Manuel era corpulento, parco en gestos y de aspecto severo. De facciones marcadas y ojos saltones.

—Esto ya lo he padecido—sentenció por tercera vez, mostrándome dos salmones que agonizaban en una red.

Trabajaba en California, en la acuicultura. Tenía 35 años y arrastraba un temblor en sus manos que le han ido avinagrando el carácter.

—Es el mismo organofosforado que me tiene así—dejó la red sobre la grava y me extendió  las manos. Las abrió y las cerró con malestar. La exasperación estaba mordiendo su tono de voz.

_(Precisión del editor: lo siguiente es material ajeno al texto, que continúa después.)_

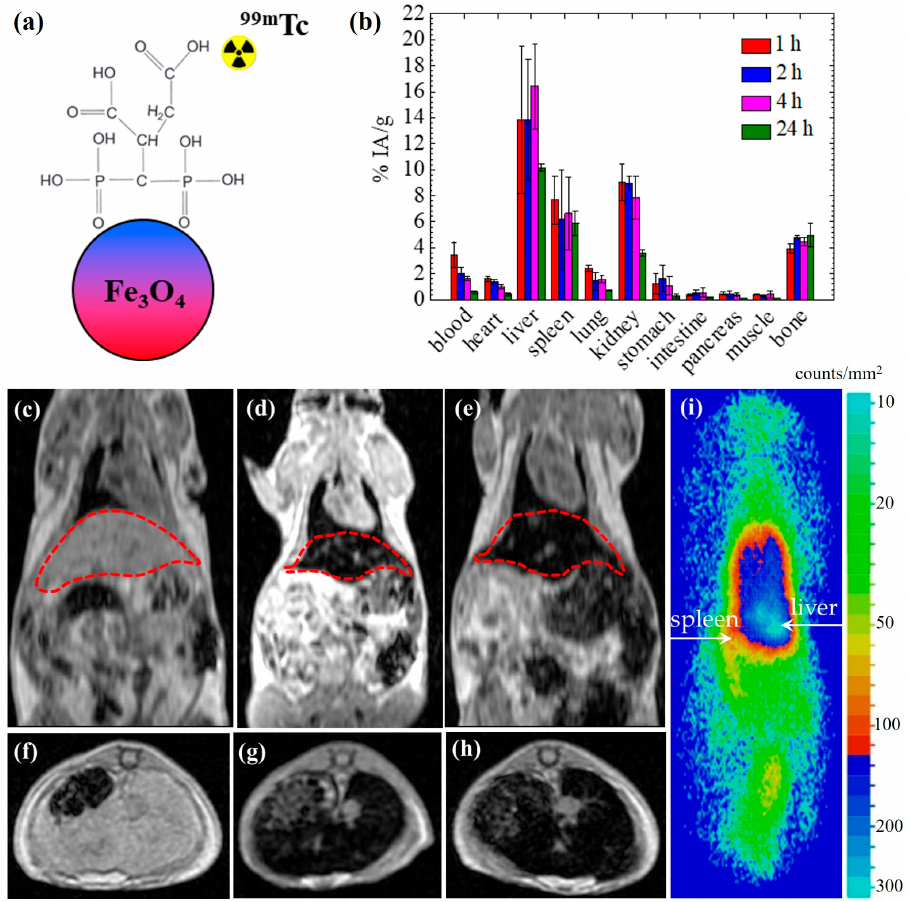
Figure 4. ( a ) The structure of 99m Tc radiolabeled and 2,3-dicarboxypropane-1,1-diphosphonic acid coated IONs; ( b ) The biodistribution of RIONs in normal mice at 1, 2, 4, and 24 h p.i.; representative T 1 -weighted ( c – e ) coronal and ( f – h ) axial MRI data of n = 4 normal Swiss mice; ( c , f ) without any RIONs/non-radiolabeled IONs; ( d , g ) with non-radiolabeled IONs at a concentration of C = 0.1 mg/mL; ( e , h ) with RIONs at C = 0.1 mg/mL; the MR imaging was performed at 6 h p.i. The areas of interest, that is, the liver and spleen, are demonstrated by the dotted red lines; ( i ) Representative coronal image of a mouse injected with RIONs obtained at 4 h p.i. by gamma camera [40].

—Trabajé cinco años en la apicultura, y tuve que irme porque ya no había que hacer, de cien panales que producían cinco mil kilos de miel al año, nos quedamos con veinte, y una producción de apenas cuatrocientos kilos—abrió la boca intentando cambiar el aire. Me había advertido que no podía alterarse porque se le cierra la garganta—. Esto es lo mismo, el mismo compuesto mata a las abejas, a los peces y nos afecta a nosotros, y no quieras saber lo que hace con el vientre de una mujer embarazada. No quieras saberlo.

Vuelve a agarrar la red, esta vez con ambas manos, y al apoyarla en el suelo su temblor se hace imperceptible.

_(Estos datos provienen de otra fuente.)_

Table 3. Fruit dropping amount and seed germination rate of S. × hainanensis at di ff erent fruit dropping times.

—Al clorpirifós durante muchos años en este país se lo utilizó como un plaguicida de uso domestico. Ante los trastornos que ocasionó en los niños y en las mujeres embarazadas, se decidió que solo se podía utilizar para la agricultura—parecía ensimismado, escarbando en su memoria o tal vez midiendo sus palabras— ¡Qué desastre!, al final nos sigue afectando igual, con el agravante de que si esto sigue así nos quedaremos sin peces y sin abejas.